** Dataset entries **

# # #

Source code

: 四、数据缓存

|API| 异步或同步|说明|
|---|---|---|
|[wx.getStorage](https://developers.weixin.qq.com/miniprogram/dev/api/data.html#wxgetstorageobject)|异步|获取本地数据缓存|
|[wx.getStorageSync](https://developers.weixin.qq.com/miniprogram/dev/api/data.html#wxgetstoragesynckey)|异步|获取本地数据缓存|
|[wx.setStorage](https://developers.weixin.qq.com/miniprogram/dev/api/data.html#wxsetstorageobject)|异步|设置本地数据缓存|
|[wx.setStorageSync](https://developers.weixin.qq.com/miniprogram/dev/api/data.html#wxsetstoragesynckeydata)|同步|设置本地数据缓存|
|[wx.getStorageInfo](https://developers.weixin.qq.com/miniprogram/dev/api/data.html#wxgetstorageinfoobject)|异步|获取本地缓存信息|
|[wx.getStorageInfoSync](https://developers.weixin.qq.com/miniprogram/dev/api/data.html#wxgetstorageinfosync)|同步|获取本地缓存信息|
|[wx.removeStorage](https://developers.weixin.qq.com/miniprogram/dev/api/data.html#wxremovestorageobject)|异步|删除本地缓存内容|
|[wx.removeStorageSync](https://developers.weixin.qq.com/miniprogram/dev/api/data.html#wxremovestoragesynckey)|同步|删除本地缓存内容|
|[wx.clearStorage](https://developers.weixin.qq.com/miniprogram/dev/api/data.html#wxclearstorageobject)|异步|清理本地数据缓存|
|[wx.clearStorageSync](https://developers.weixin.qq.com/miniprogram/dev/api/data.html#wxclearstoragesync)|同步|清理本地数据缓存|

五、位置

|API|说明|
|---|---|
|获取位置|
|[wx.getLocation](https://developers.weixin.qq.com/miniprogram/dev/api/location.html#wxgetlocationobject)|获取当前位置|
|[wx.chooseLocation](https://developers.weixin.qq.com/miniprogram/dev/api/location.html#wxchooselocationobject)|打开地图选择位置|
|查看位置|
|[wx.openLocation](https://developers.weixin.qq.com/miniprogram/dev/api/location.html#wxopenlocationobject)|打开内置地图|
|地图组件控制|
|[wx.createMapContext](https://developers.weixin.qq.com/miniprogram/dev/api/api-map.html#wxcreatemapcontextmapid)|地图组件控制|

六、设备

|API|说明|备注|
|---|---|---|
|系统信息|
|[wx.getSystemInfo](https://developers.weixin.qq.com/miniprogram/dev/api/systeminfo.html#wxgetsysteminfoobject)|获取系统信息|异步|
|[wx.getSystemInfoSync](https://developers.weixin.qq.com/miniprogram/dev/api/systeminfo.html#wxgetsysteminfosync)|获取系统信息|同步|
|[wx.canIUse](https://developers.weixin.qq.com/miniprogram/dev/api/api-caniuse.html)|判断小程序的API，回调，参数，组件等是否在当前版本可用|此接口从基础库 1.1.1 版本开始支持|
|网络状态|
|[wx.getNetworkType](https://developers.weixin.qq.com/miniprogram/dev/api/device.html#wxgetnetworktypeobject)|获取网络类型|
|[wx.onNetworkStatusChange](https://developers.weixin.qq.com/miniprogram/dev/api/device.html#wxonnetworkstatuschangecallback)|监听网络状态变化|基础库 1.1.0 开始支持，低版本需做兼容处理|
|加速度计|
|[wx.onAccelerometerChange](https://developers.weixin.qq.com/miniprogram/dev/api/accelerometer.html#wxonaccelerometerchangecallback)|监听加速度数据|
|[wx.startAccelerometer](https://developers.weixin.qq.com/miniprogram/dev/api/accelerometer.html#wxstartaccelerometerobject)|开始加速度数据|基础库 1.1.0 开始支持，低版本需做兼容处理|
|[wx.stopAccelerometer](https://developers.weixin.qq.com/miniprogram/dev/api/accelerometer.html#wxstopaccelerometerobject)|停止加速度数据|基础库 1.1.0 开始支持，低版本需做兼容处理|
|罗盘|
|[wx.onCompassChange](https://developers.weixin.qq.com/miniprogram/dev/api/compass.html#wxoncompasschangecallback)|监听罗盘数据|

# # #

How many lines of the material contain the string "systeminfo"? Case matters. Reply with the number alone.

2